Job Responsibilities:
• Investigates insurance claims to determine the extent of the loss or damage covered by the policy, gathers information from the policyholder, witnesses, and any other relevant sources.
• Assesses the damage or loss to property, vehicles, or other insured items through on-site inspections, interviews, and review documentation such as police reports or medical records.
• Updates information in claims management system and document findings, including photographs, written reports, and other evidence, to support the assessment of the claim.
• Reviews insurance policies to determine the coverage limits, exclusions, and deductibles applicable to each claim, interprets policy language to ensure that claims are handled according to the terms of the insurance contract.
• Communicates with claimants, witnesses etc. throughout the claims process, provide status updates of the claim, explains coverage decisions, and resolves questions or concerns.
• Negotiates settlements with policyholders or claimants to resolve claims efficiently and fairly and identifies potential cases of fraud or misrepresentation in insurance claims.

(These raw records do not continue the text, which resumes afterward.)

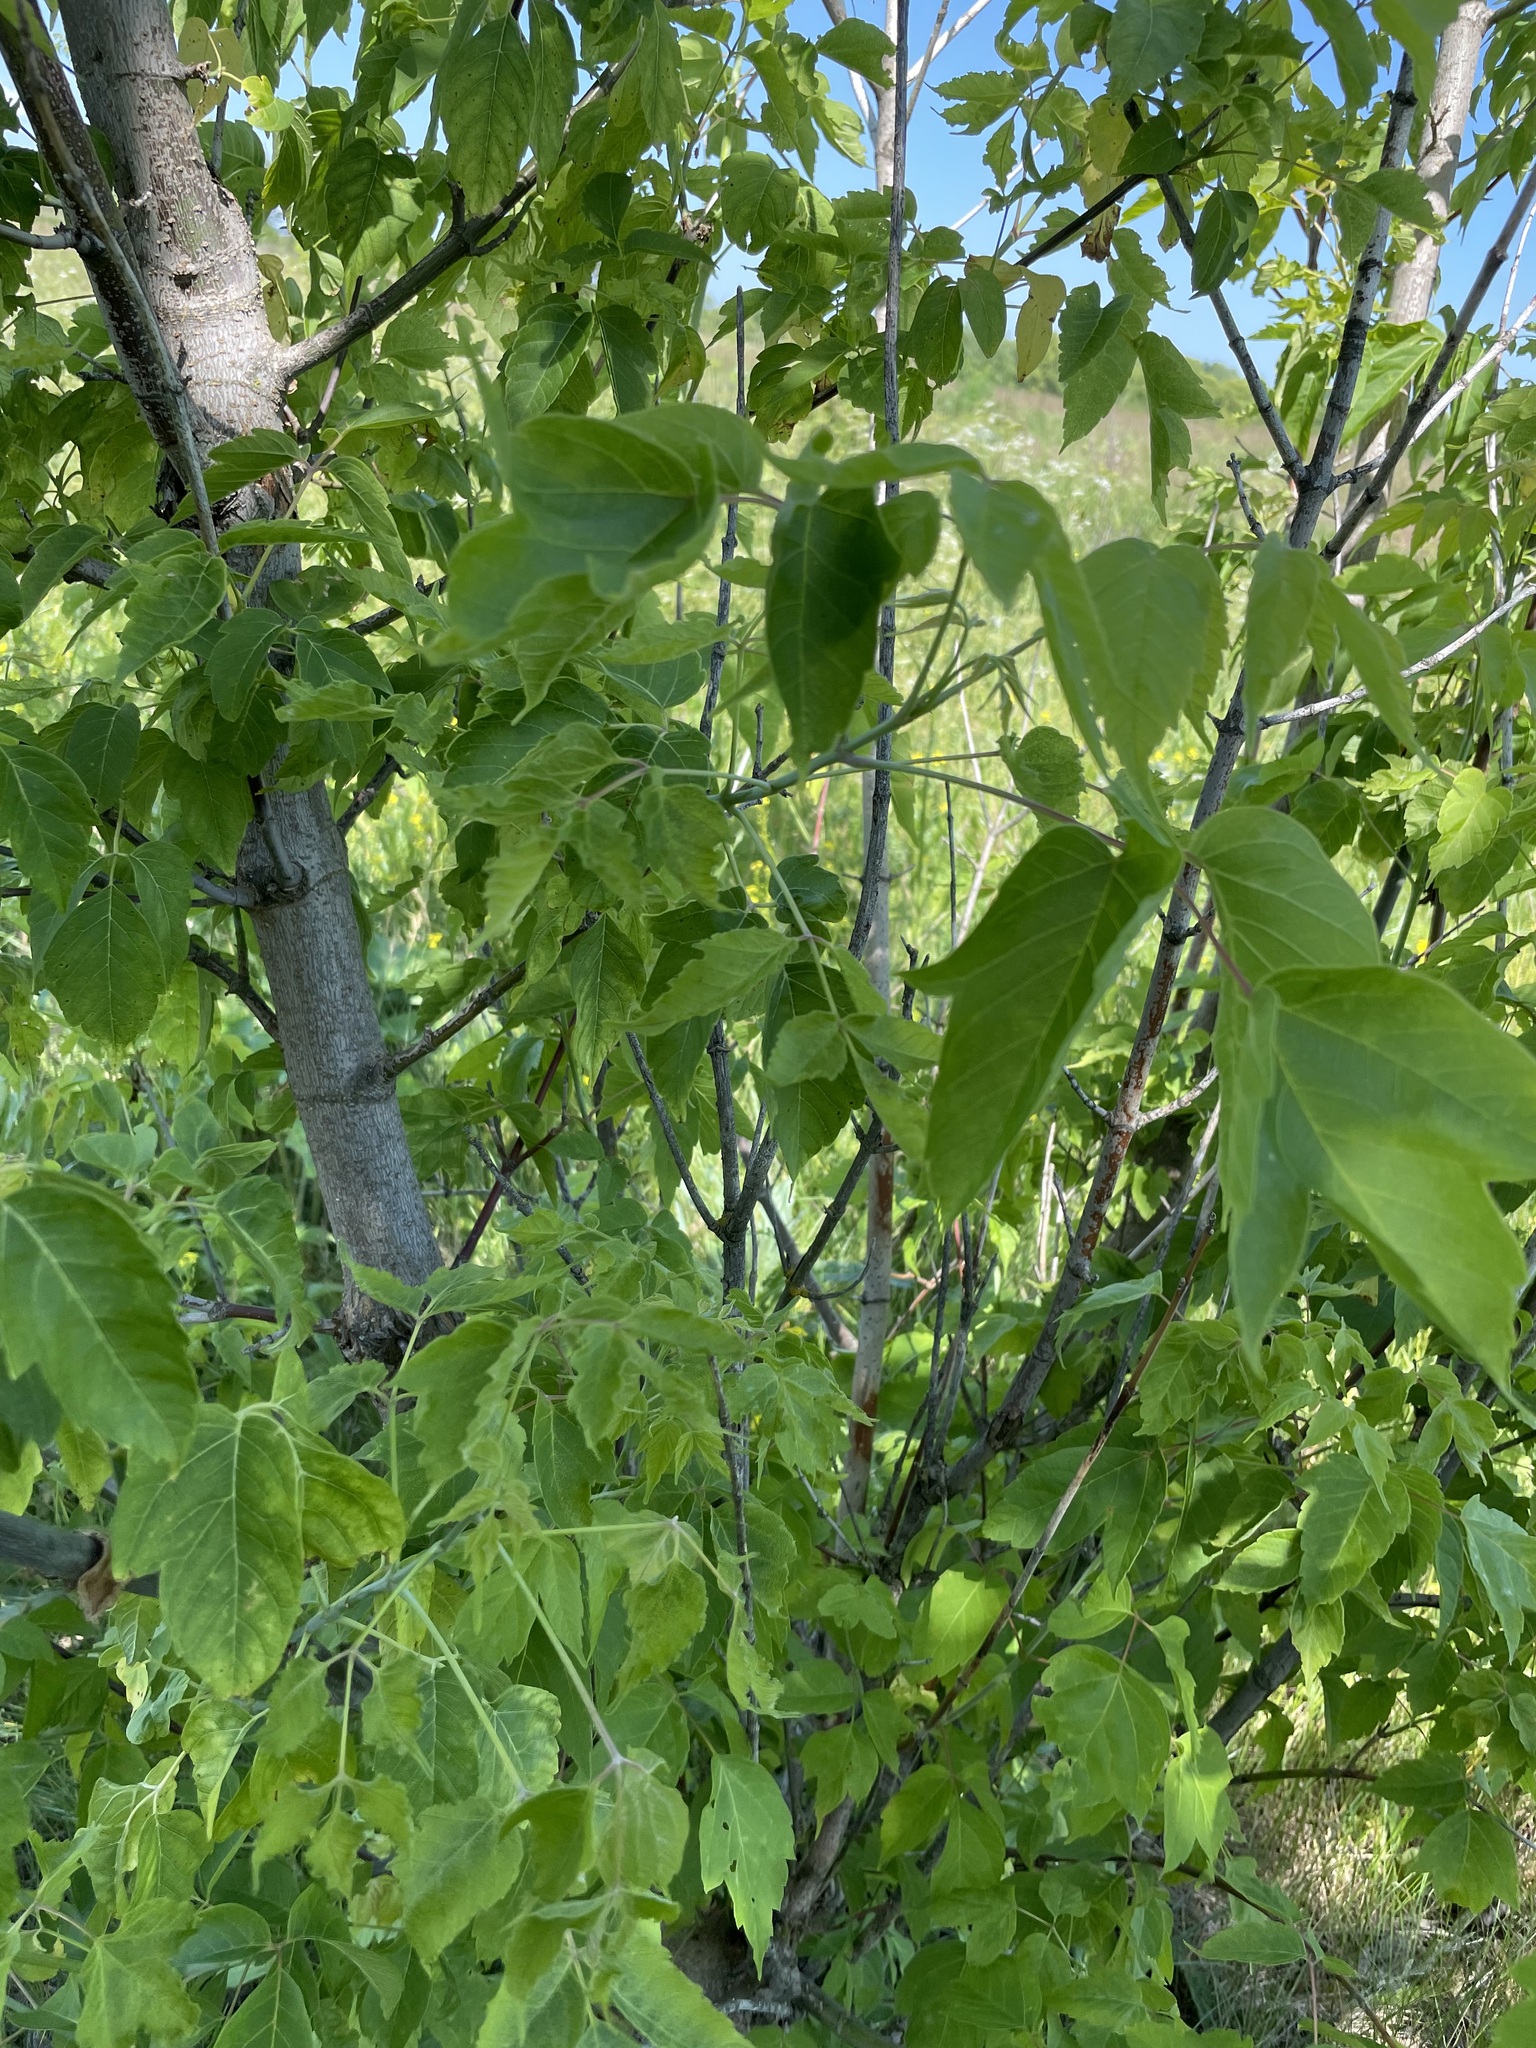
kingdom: Plantae
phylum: Tracheophyta
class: Magnoliopsida
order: Sapindales
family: Sapindaceae
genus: Acer
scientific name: Acer negundo
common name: Ashleaf maple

• Ensures compliance with insurance regulations and company policies during claims handling such as adhering to deadlines, following claims handling procedures, and maintaining confidentiality of sensitive information.
• Provides excellent customer service by addressing policyholder concerns while managing expectations regarding the claims process.
• Provides technical expertise and advice related to incidents, claims matter and loss prevention initiatives, and delivers best claims settlement and recovery for the business.
• Stays updated on industry developments, changes in insurance laws and regulations, and advancements in claims processing technology.
Work Experience and Education:
· Bachelor’s degree in Legal, Finance, Business Administration, or a related field with 2 years of related experience; or an advanced degree without experience; or equivalent work experience.
Licenses & Certifications:
· Prescribed: Minimum requirements for state specific Adjusting/Appraising/Examining/ Investigating Licenses
· Preferred: Accredited Claims Adjuster (ACA), Associate in Claims (AIC), Certified Claims Professional (CCP), Certified Insurance Service Representative (CISR)
Disclaimer
Ryan Specialty is an Equal Opportunity Employer. We are committed to building and sustaining a diverse workforce throughout the organization. Our vision is an inclusive and equitable workplace where all employees are valued for and evaluated on their performance and contributions. Differences in race, creed, color, religious beliefs, physical or mental capabilities, gender identity or expression, sexual orientation, and many other characteristics bring together varied perspectives and add value to the service we provide our clients, trading partners, and communities. This policy extends to all aspects of our employment practices, including but not limited to, recruiting, hiring, discipline, firing, promoting, transferring, compensation, benefits, training, leaves of absence, and other terms, conditions, and benefits of employment.